Nicholas Nethercote wrote: ------- Additional Comments From njn25 cam ac uk 2004-07-06 11:15 ------- >>I think it's already been shown to be not a great idea > Where was this shown? As pointed out here http://sourceforge.net/mailarchive/message.php?msg_id=8864868 object_file + offset doesn't work because ELF files aren't that simple. I guess you can make the assumption that there's only one Text segment of interest in any object file, and that only Text is interesting in a stack trace. But functions like VG_(describe_addr) may need to look at the Data or BSS as well. Mapping immediately to file/fn/line loses information that is often essential to diagnosing an error. Simple things like multi-line preprocessor macros are impossible to debug with just a single source line. (They're a pain to debug anyway, but with actual addresses it's possible to debug in assembler, if nothing else.) There's also the very odd possibility that a particular module gets reloaded multiple times over the life of a process, and due to other activity, gets mapped to a different address each time. I've seen this happen with Cyrus servers as they load and unload authentication mechanisms. I guess your three-level table approach still works here, but it'll have redundant strings in this case. Looking at the problem again from your first statement: you want an ExeContext to uniquely identify an instruction. Right now you treat memory as a one-dimensional address space, with the assumption that a single Address uniquely identifies any instruction. But because this space actually can change over time, it is really a two-dimensional address space.

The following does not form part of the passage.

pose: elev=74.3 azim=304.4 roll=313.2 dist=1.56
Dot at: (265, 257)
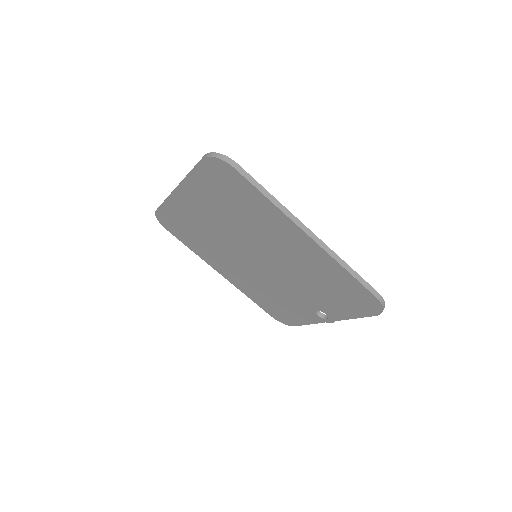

...clearly in a 2D space, you cannot uniquely represent anything with only a single coordinate (Address). And using more than two coordinates is overkill. You already pointed out that it's wasteful to do full symbol resolution every time, because the majority of symbols won't ever be displayed.
There may be a work-around for this problem that will be good enough for most applications. Try using LD_PRELOAD to load the libraries into memory as valgrind is started. That seems to insure that the symbols are still around when valgrind gets around to doing symbol resolution. Example: LD_PRELOAD=/usr/local/lib/libbuggy.so valgrind --leak-check=full /my/app -x -y -z This isn't a perfect fix for the problem. If the application is sensitive to the order in which libraries are loaded this can cause more problems than it solves.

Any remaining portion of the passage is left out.